There are examples made from stainless steel, chrome over brass, and nylon.

There are also "living hinge" plastic hinges that would be waterproof (for the hinge only):

I think I would use the living hinge.

[Image: Flex_Fold2_Hinge-xl.jpg]
No animals were injured or killed in the production of this post.
Why not just mount the final pentagon with a cutout and door mounted into it? You could make the door any shape you like, and it could fit to a flat face.
Thanks for the quick replies. 

John Clifford: Sorry, I have a strong bias against icosahedrons, but I hope it doesn't show.

DaveR1: I had planned on opening it on the left side pretty much like a regular cabinet door, though the bottom is an interesting idea. I agree that flashing on top is essential. If you look closely at the picture you can see part of one of the shelf supports attached inside. (See pic below for shelf set in place.) By the way how did you make the picture of the dodecahedron? My SketchUp skills were not up to the challenge, so the design work was done by hand with a lot of math. And the mistakes were legion!

Cooler: I like the living hinge idea. It would also help to seal the hinge side of the door from blowing rain. Do you know how best to attach it? Epoxy, screws?

Alan S: I am sort of stuck now with the pentagonal door. Mainly because it is sized to fit large children's books. Though I wish I had thought of that during the design stage.


Making Chips
The easiest way seems to me to hinge from the shelf, or an inch above the shelf and lower the lid like a rural mailbox does.  If it is about an inch higher than the shelf it reduces the likelihood that some of the books will accidentally  fall out when someone opens it.

The shape, though very interesting, almost invites water to flow into the interior.  

Maybe this becomes a child's toy storage box and something simpler is made for the books.
No animals were injured or killed in the production of this post.

You could use a pentagon the size of the others.  Cut off the lower edge at the height of the shelf and fasten it to the main body.  I can't tell if the shelf is inset, but if this strip could be fastened to the shelf it would support the shelf and strengthen the whole works.  Hinge the remainder to the fixed bottom piece.  Maybe some sort of flange on the top two sides to direct rain away from the door openings like the eves of a roof.  Some sort of latch, I'm thinking magnetic, and a chain so the door can't open beyond 90° and will act as a shelf for people using the library.  I hope my description is clear.  Looks like a fun project.

Maybe make two pentagonal doors that can close one over the other, with waterproof "living hinges", one on each of the two top sides.

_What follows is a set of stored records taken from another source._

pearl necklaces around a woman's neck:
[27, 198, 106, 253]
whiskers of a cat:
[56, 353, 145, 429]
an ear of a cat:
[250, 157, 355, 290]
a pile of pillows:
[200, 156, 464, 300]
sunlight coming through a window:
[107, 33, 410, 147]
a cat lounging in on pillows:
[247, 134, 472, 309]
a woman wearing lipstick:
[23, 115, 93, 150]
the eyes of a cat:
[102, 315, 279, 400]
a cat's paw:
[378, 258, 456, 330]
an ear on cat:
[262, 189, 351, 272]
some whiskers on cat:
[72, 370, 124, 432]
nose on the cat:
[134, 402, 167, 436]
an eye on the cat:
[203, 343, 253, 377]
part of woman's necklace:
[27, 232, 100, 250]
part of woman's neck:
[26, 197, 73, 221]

This way one door hanging down will help to keep the other closed against a weatherstripped edge, no top edges are open, and the doors could be propped open for access by resting the doors against one another. A magnet at the bottom could serve as a latch to both hold the doors together, tight to the box. You would just want to make sure the inner door was closed before the outer one, which could be done by connecting their bottom edges with a cord.